An Implant Offers New Hope for Incurable Eye Disease

Experimental chip and glasses restore some sight to patients with geographic atrophy
Posted Oct 20, 2025 12:14 PM CDT
Bionic Retina Lets Blind Patients Read Again
Before and after images of an eye fitted with the photovoltaic retina implant microarray (PRIMA).   (Science Corporation via Nature)

Good news, Dame Judi Dench: A new prosthetic retinal implant has restored limited vision to people suffering from an advanced form of macular degeneration, allowing some who were nearly blind to read again, according to a study published Monday in the New England Journal of Medicine. The device targets geographic atrophy, a condition where central retinal cells die, leaving patients with a large blind spot and only peripheral vision, reports the New York Times. In the study, 27 out of 32 participants—average age 79—saw enough improvement after implantation to read with their artificial retinas, though the restored vision is black-and-white, blurry, and limited in scope.

The system works by pairing a wireless chip implanted in the retina with glasses fitted with a camera. The camera captures images, converts them to infrared signals, and projects them onto the implant. The pixels in the implant stimulate surviving retinal neurons to create a visual impression. Patients can use a zoom function to help read, but only a few letters are visible at a time, making reading slow. Adapting to the new system also takes months of training, according to a release. Side effects—including increased eye pressure, retinal tears, and bleeding—were reported in 19 patients, but most issues resolved within two months.
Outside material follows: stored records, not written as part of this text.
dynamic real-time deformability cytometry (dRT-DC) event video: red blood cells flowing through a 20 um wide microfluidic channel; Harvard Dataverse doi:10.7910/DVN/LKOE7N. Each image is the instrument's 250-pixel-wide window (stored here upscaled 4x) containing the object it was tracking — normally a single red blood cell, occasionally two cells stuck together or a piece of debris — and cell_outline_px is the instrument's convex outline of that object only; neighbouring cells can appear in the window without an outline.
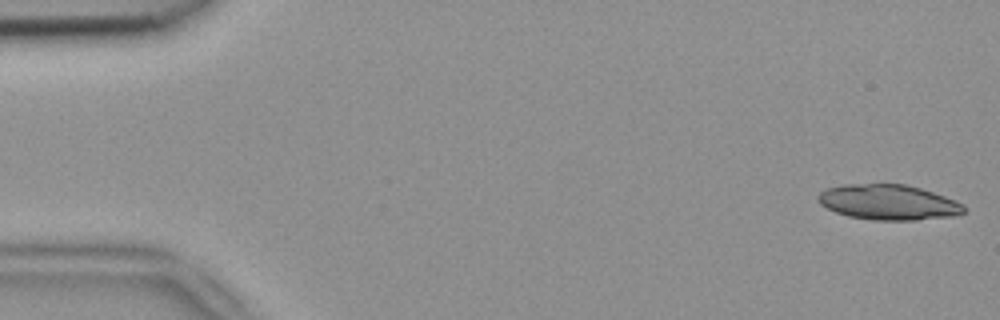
{"species": "common noctule bat (a hibernating species)", "species_latin": "Nyctalus noctula", "temperature_condition": "room temperature", "stored_images_in_passage": 11, "camera_frame_rate_fps": 3000, "um_per_image_px": 0.085, "animal": {"sex": "female", "body_mass_g": 18.4}, "frame": {"image": 1, "passage_image": 1, "time_ms": 0.0, "image_size_px": [1000, 320], "cell_outline_px": [[968, 208], [964, 212], [952, 216], [916, 220], [872, 220], [848, 216], [836, 212], [820, 204], [816, 200], [816, 196], [820, 192], [828, 188], [844, 184], [908, 184], [944, 196], [964, 204]], "centroid_in_image_um": [75.51, 17.19], "position_along_channel_um": 9.5, "area_um2": 30.06}}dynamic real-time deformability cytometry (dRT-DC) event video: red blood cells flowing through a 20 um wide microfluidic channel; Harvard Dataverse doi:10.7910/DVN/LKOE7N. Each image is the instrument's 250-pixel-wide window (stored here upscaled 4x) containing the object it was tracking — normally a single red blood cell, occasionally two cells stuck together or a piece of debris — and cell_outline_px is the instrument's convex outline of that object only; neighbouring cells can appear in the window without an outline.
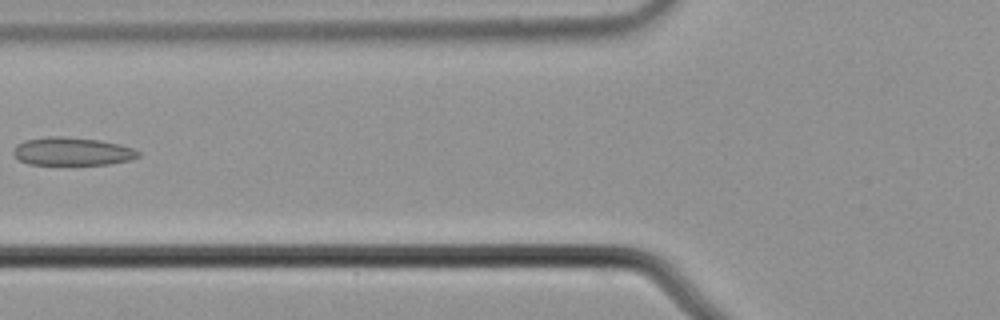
{"species": "common noctule bat (a hibernating species)", "species_latin": "Nyctalus noctula", "temperature_condition": "cold", "stored_images_in_passage": 8, "camera_frame_rate_fps": 3000, "um_per_image_px": 0.085, "animal": {"sex": "male", "body_mass_g": 21.5, "forearm_length_mm": 52.0}, "frame": {"image": 1, "passage_image": 7, "time_ms": 2.0, "image_size_px": [1000, 320], "cell_outline_px": [[140, 156], [132, 160], [108, 164], [28, 164], [20, 160], [12, 152], [16, 144], [24, 140], [48, 136], [60, 136], [100, 140], [120, 144], [132, 148], [140, 152]], "centroid_in_image_um": [6.14, 12.86], "position_along_channel_um": 119.7, "area_um2": 20.46}}
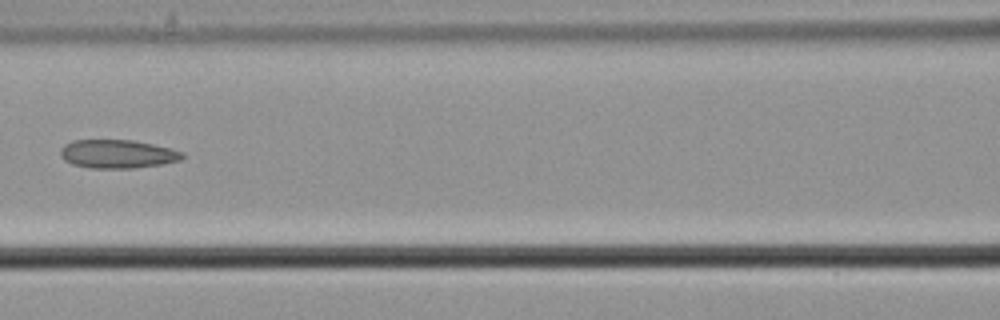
{"frame": {"image": 2, "passage_image": 8, "time_ms": 2.333, "image_size_px": [1000, 320], "cell_outline_px": [[184, 156], [180, 160], [164, 164], [132, 168], [88, 168], [72, 164], [64, 160], [60, 156], [60, 148], [64, 144], [72, 140], [132, 140], [172, 148], [184, 152]], "centroid_in_image_um": [9.98, 13.09], "position_along_channel_um": 156.6, "area_um2": 20.46}}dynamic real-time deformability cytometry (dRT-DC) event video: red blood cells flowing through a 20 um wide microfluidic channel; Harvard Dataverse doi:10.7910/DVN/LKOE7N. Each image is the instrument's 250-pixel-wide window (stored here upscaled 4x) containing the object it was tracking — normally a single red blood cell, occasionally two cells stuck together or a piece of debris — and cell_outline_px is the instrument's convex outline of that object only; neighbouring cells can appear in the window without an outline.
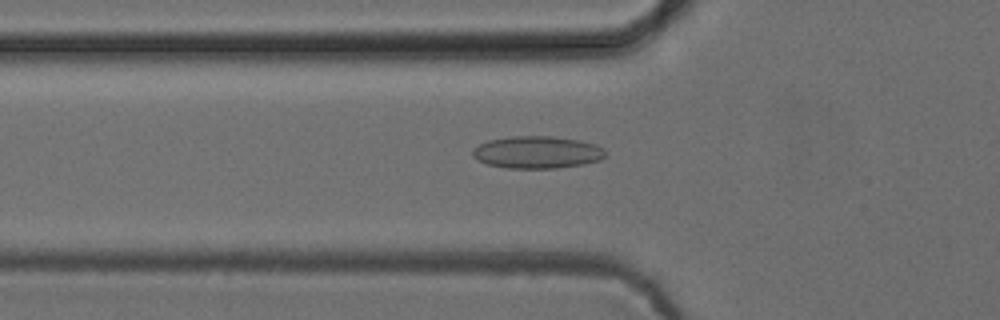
{"species": "common noctule bat (a hibernating species)", "species_latin": "Nyctalus noctula", "temperature_condition": "cold", "stored_images_in_passage": 52, "camera_frame_rate_fps": 3000, "um_per_image_px": 0.085, "animal": {"sex": "female", "body_mass_g": 24.6, "forearm_length_mm": 56.2}, "frame": {"image": 1, "passage_image": 18, "time_ms": 5.667, "image_size_px": [1000, 320], "cell_outline_px": [[604, 156], [600, 160], [584, 164], [556, 168], [504, 168], [488, 164], [472, 156], [472, 148], [488, 140], [508, 136], [552, 136], [580, 140], [596, 144], [604, 148]], "centroid_in_image_um": [45.65, 12.93], "position_along_channel_um": 80.1, "area_um2": 25.09}}
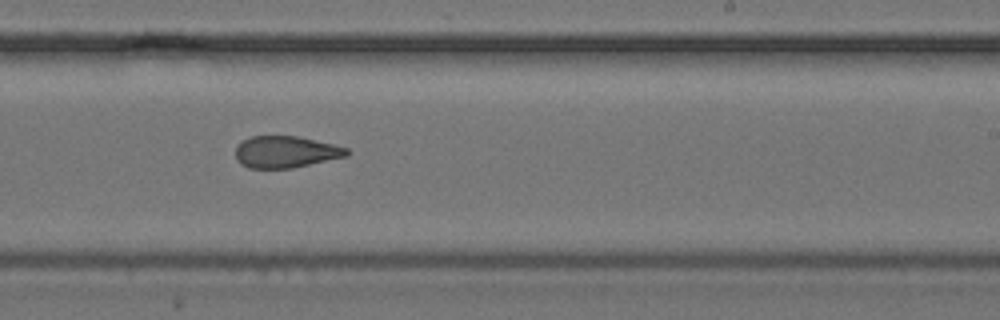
{"frame": {"image": 2, "passage_image": 32, "time_ms": 10.333, "image_size_px": [1000, 320], "cell_outline_px": [[348, 156], [292, 168], [248, 168], [240, 164], [236, 160], [236, 144], [252, 136], [296, 136], [332, 144], [348, 148]], "centroid_in_image_um": [24.25, 12.92], "position_along_channel_um": 264.7, "area_um2": 20.52}}
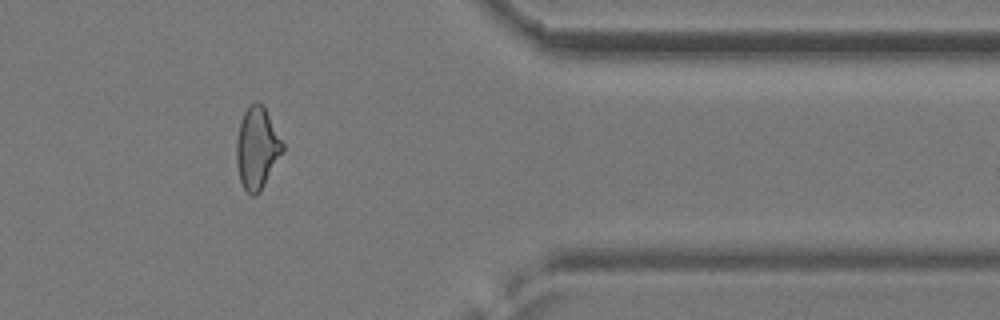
{"frame": {"image": 3, "passage_image": 43, "time_ms": 14.0, "image_size_px": [1000, 320], "cell_outline_px": [[284, 152], [260, 192], [256, 196], [252, 196], [244, 188], [240, 180], [236, 164], [236, 140], [240, 124], [244, 112], [248, 104], [256, 100], [264, 104], [284, 144]], "centroid_in_image_um": [21.86, 12.56], "position_along_channel_um": 389.5, "area_um2": 22.43}, "authors_computed_cell_mechanics": {"area_um2": 22.6865, "velocity_mm_per_s": 3.9326, "shape_relaxation_time_tau1_ms": null, "shape_relaxation_time_tau2_ms": 2.3891, "deformation_change_tau1": null, "deformation_change_tau2": 0.0979}}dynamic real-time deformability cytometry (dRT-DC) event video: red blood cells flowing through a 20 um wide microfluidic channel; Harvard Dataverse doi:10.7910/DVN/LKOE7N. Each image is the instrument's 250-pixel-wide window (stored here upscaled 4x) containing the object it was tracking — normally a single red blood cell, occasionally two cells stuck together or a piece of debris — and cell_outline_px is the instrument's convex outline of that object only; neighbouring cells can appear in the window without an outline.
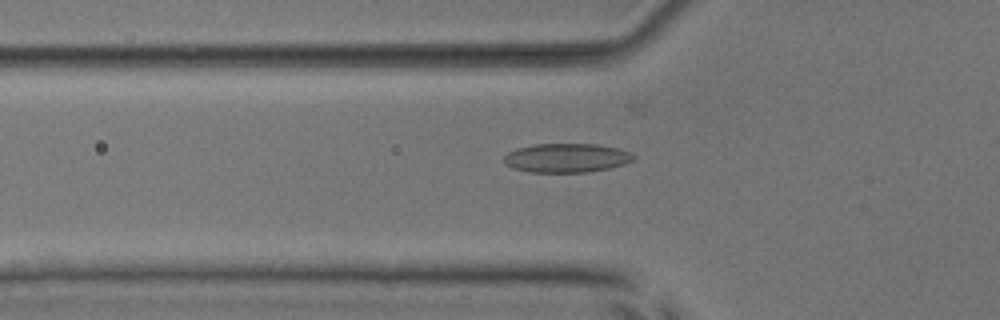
{"species": "common noctule bat (a hibernating species)", "species_latin": "Nyctalus noctula", "temperature_condition": "room temperature", "stored_images_in_passage": 50, "camera_frame_rate_fps": 3000, "um_per_image_px": 0.085, "animal": {"sex": "male", "body_mass_g": 17.9, "forearm_length_mm": 54.2}, "frame": {"image": 1, "passage_image": 19, "time_ms": 6.0, "image_size_px": [1000, 320], "cell_outline_px": [[636, 156], [632, 160], [624, 164], [608, 168], [588, 172], [528, 172], [504, 164], [504, 156], [508, 152], [516, 148], [536, 144], [596, 144], [616, 148], [632, 152]], "centroid_in_image_um": [48.15, 13.42], "position_along_channel_um": 77.6, "area_um2": 21.85}}
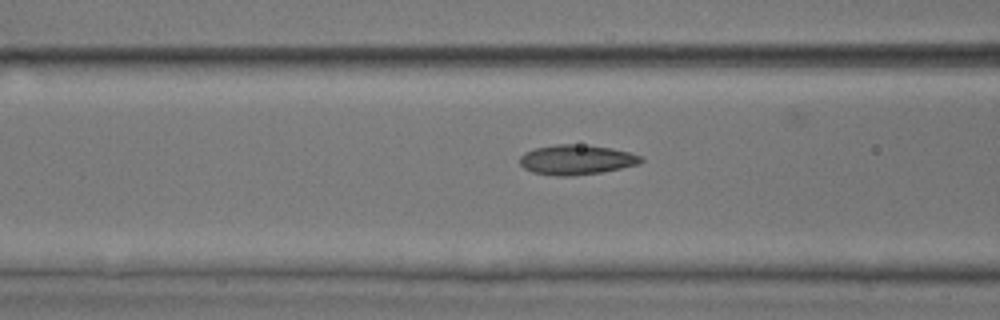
{"frame": {"image": 2, "passage_image": 22, "time_ms": 7.0, "image_size_px": [1000, 320], "cell_outline_px": [[644, 160], [640, 164], [604, 172], [572, 176], [556, 176], [532, 172], [524, 168], [520, 164], [520, 156], [524, 152], [536, 148], [556, 144], [580, 144], [612, 148], [628, 152], [640, 156]], "centroid_in_image_um": [49.0, 13.58], "position_along_channel_um": 117.6, "area_um2": 21.21}}
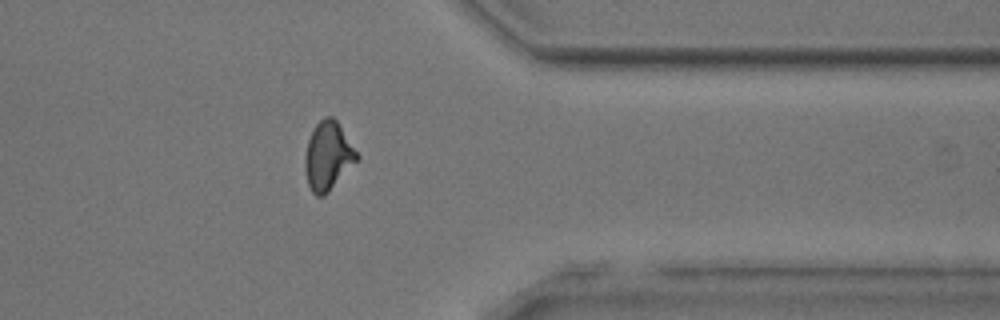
{"frame": {"image": 3, "passage_image": 43, "time_ms": 14.0, "image_size_px": [1000, 320], "cell_outline_px": [[360, 156], [328, 192], [324, 196], [316, 196], [312, 192], [308, 184], [304, 168], [304, 156], [308, 140], [316, 124], [324, 116], [332, 116], [336, 120]], "centroid_in_image_um": [27.85, 13.25], "position_along_channel_um": 383.5, "area_um2": 20.4}, "authors_computed_cell_mechanics": {"area_um2": 20.4901, "velocity_mm_per_s": 3.9447, "shape_relaxation_time_tau1_ms": 6.7817, "shape_relaxation_time_tau2_ms": 2.0093, "deformation_change_tau1": 0.1683, "deformation_change_tau2": 0.095}}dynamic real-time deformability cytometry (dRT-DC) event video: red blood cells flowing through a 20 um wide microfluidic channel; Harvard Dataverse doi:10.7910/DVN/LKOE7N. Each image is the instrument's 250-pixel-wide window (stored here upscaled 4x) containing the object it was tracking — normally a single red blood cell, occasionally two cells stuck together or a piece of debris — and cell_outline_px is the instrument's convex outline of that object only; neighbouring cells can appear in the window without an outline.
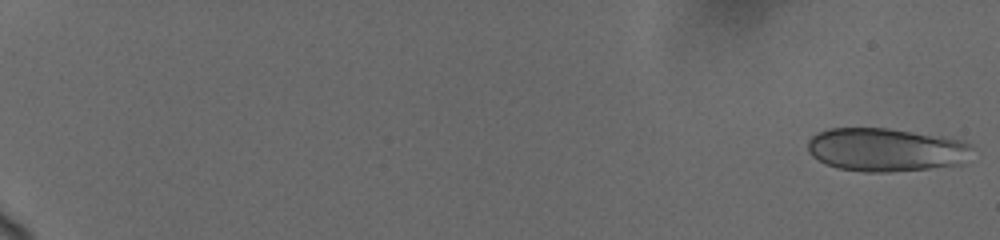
{"species": "human", "species_latin": "Homo sapiens", "temperature_condition": "cold", "stored_images_in_passage": 25, "camera_frame_rate_fps": 3000, "um_per_image_px": 0.085, "donor": {"sex": "female"}, "frame": {"image": 1, "passage_image": 1, "time_ms": 0.0, "image_size_px": [1000, 240], "cell_outline_px": [[972, 148], [960, 164], [928, 168], [892, 172], [864, 172], [836, 168], [812, 156], [808, 152], [808, 140], [812, 136], [828, 128], [888, 128], [956, 140], [968, 144]], "centroid_in_image_um": [75.19, 12.73], "position_along_channel_um": 9.8, "area_um2": 40.75}}
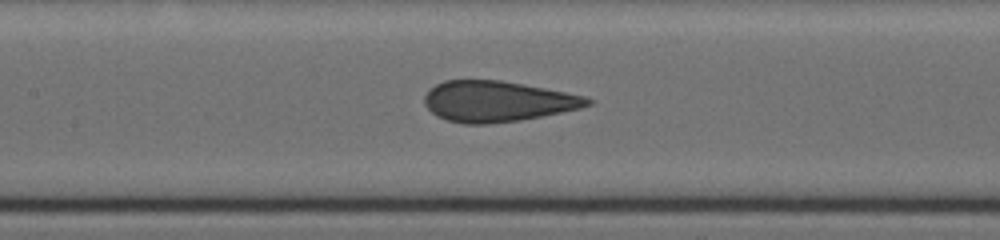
{"frame": {"image": 2, "passage_image": 14, "time_ms": 10.0, "image_size_px": [1000, 240], "cell_outline_px": [[592, 104], [580, 108], [520, 120], [488, 124], [464, 124], [448, 120], [436, 116], [424, 104], [424, 96], [428, 88], [444, 80], [500, 80], [544, 88], [584, 96], [592, 100]], "centroid_in_image_um": [42.21, 8.61], "position_along_channel_um": 165.2, "area_um2": 38.49}}
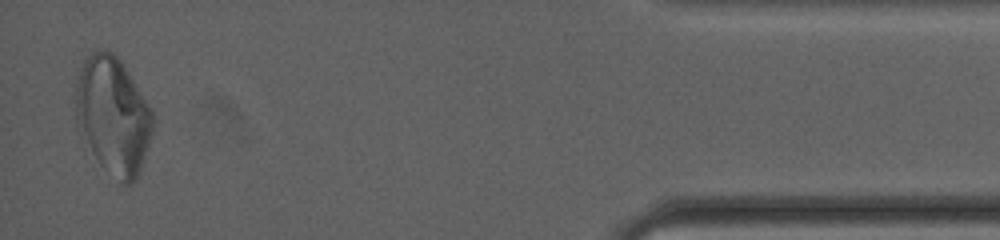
{"frame": {"image": 3, "passage_image": 25, "time_ms": 18.667, "image_size_px": [1000, 240], "cell_outline_px": [[156, 120], [140, 168], [136, 176], [128, 184], [120, 184], [100, 164], [92, 152], [76, 124], [76, 88], [84, 56], [96, 48], [104, 48], [112, 52], [120, 60], [152, 108]], "centroid_in_image_um": [9.61, 9.77], "position_along_channel_um": 425.6, "area_um2": 52.6}, "authors_computed_cell_mechanics": {"area_um2": 39.304, "velocity_mm_per_s": 3.6814, "shape_relaxation_time_tau1_ms": 5.8717, "shape_relaxation_time_tau2_ms": null, "deformation_change_tau1": 0.1265, "deformation_change_tau2": null}}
The device originated with a French company, Pixium Vision, which has since gone out of business; its assets were acquired by California-based Science Corporation, which is now seeking regulatory approval in Europe and is in discussions with the FDA for US distribution. The treatment is only suitable for those with lost retinal photoreceptors and will not help people with other causes of blindness. Still, "I recollect one patient telling me, 'I thought my eyes were dead and now they are alive again,'" study co-author and French ophthalmologist José-Alain Sahel tells New Scientist. The device's inventor, Daniel Palanker of Stanford, notes an improved model with higher resolution is in development, though so far tested only in rats, per the Times.